GIVEN DATA Start Marker

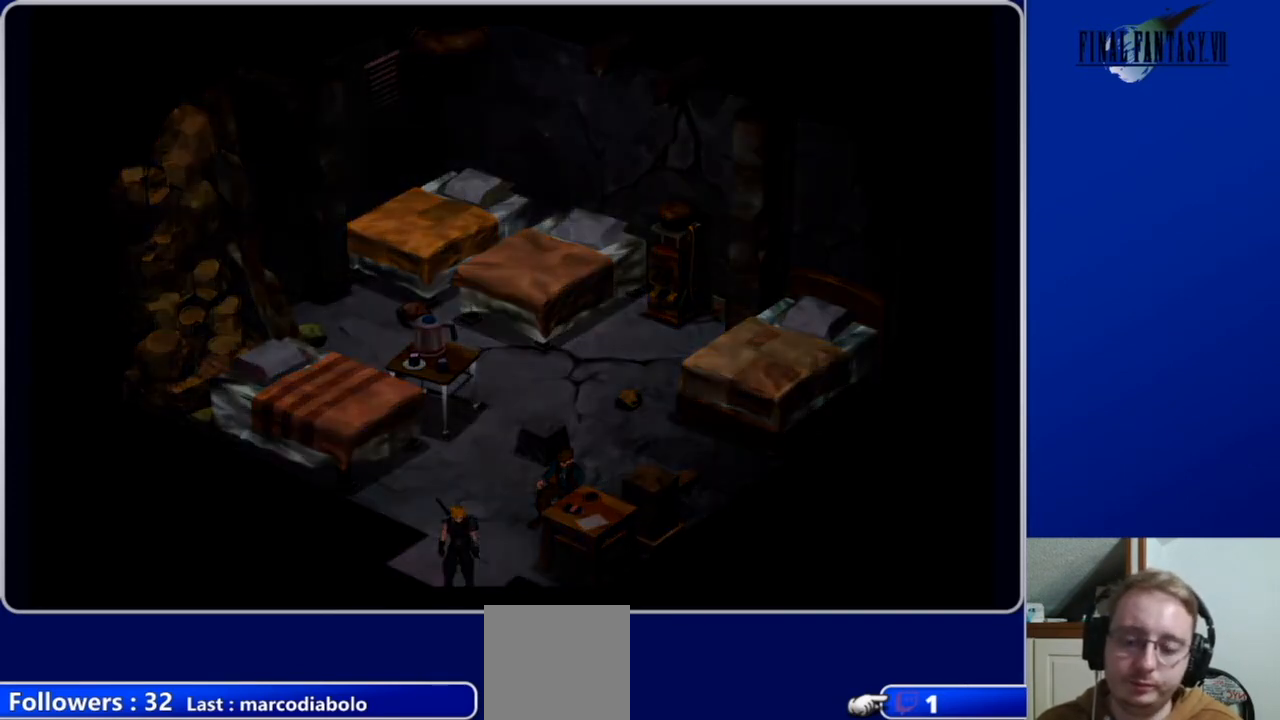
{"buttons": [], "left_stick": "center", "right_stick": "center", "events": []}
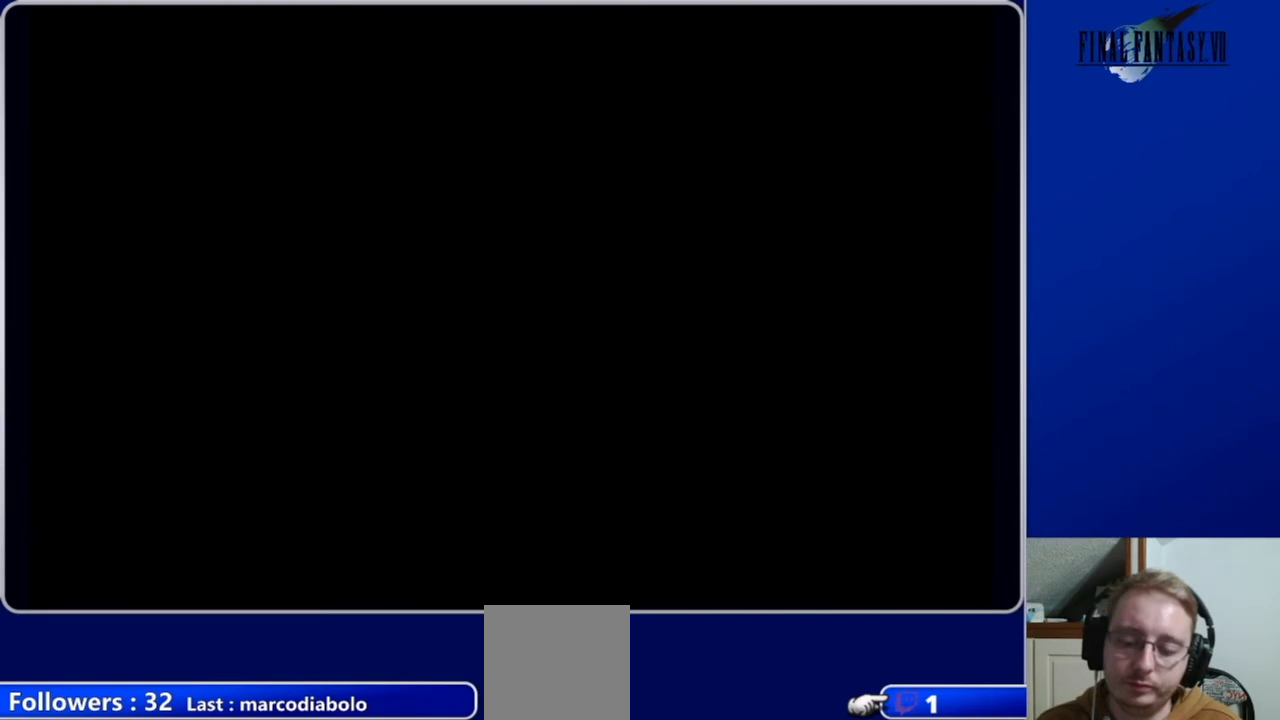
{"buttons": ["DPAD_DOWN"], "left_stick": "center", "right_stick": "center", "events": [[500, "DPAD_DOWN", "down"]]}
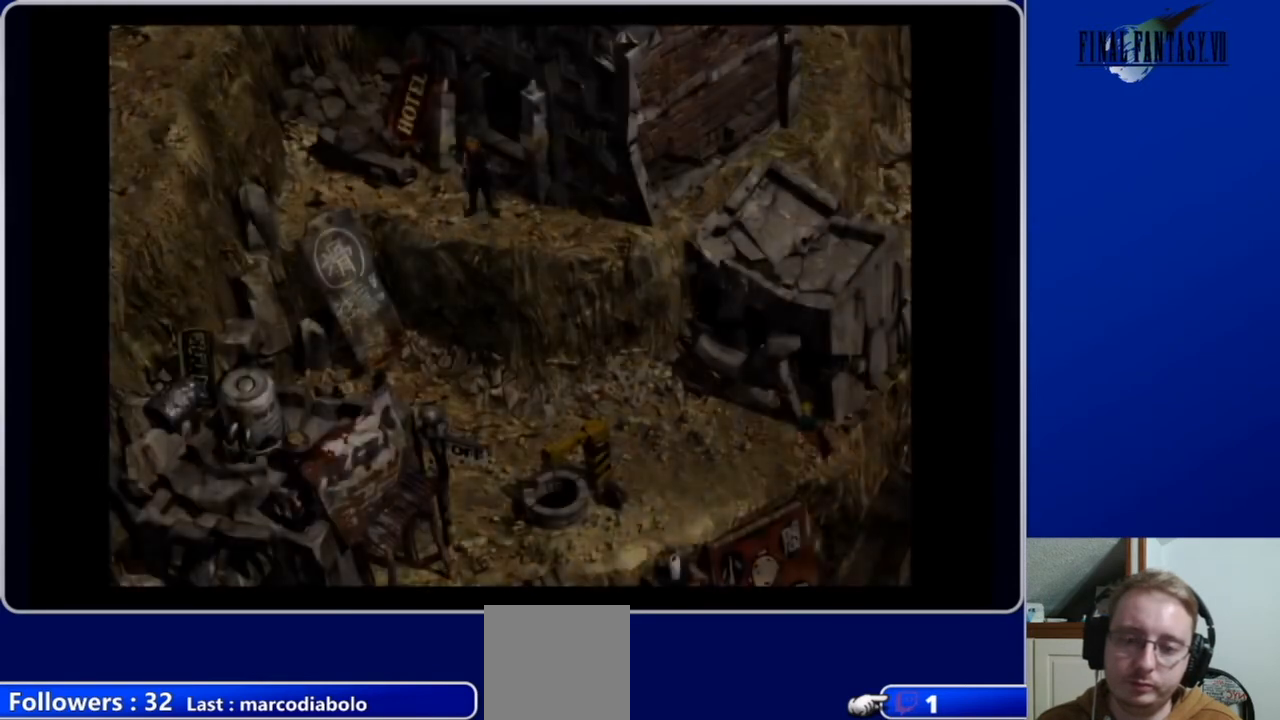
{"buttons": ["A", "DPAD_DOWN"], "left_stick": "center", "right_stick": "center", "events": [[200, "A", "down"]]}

GIVEN DATA End Marker

GOAL OF THE EXERCISE: Wherever the word "down" occurs in a line of the listing, copy that line.

EXERCISE RESPONSE:
{"buttons": ["DPAD_DOWN"], "left_stick": "center", "right_stick": "center", "events": [[500, "DPAD_DOWN", "down"]]}
{"buttons": ["A", "DPAD_DOWN"], "left_stick": "center", "right_stick": "center", "events": [[200, "A", "down"]]}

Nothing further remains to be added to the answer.